A Portland jury held C.R. England not responsible for a 2005 traffic accident involving one its drivers and an 85-year-old woman, who was seriously injured
, according to published reports in The Oregonian.

Prior to dying of cancer in 2007, Marjorie Dunn, the woman in the accident, filed a lawsuit accusing the driver, Jesus Nieves Olivares, and the Salt-Lake-City-based refrigerated carrier of negligence. Andrea Lister, Dunn's daughter, took on the suit after her mother's death, the newspaper reports.

After about four hours of deliberation, the jury voted to relieve C.R. England of responsibility for the accident.

The case against the trucking carrier focused on Nieves Olivares' inabilities behind the wheel, and on C.R. England's hiring of him.

According to the newspaper, he had a criminal background, having served 10 years in prison for killing three people in Puerto Rico, where he's from.

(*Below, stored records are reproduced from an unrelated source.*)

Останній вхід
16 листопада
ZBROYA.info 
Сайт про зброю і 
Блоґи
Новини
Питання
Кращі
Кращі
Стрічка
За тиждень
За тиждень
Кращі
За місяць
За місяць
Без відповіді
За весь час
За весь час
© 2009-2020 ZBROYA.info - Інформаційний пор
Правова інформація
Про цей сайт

The case also accused C.R. England of providing little training for Nieves Olivares. He hit the road after three weeks of training and 12,000 miles of on-the-road with an instructor, the news service says.

The suit alleged that the company ignored Nieves Olivares' past when hiring him, according to the paper. The allegations also said C.R. England kept the new driver on the road -- with no additional training and no drug or alcohol testing -- even after two accidents and multiple tickets for hours-of-service violations.

The lawsuit accused the truck driver of running a red light and colliding with Dunn, who had come into the intersection, and said the trucking company was pressuring him to deliver his load of bananas. However, defense witnesses said he had entered the intersection on a yellow light.

The judge ruled that Olivares' criminal background was not relevant to the case, so the plaintiffs centered their argument on England's hiring and training procedures.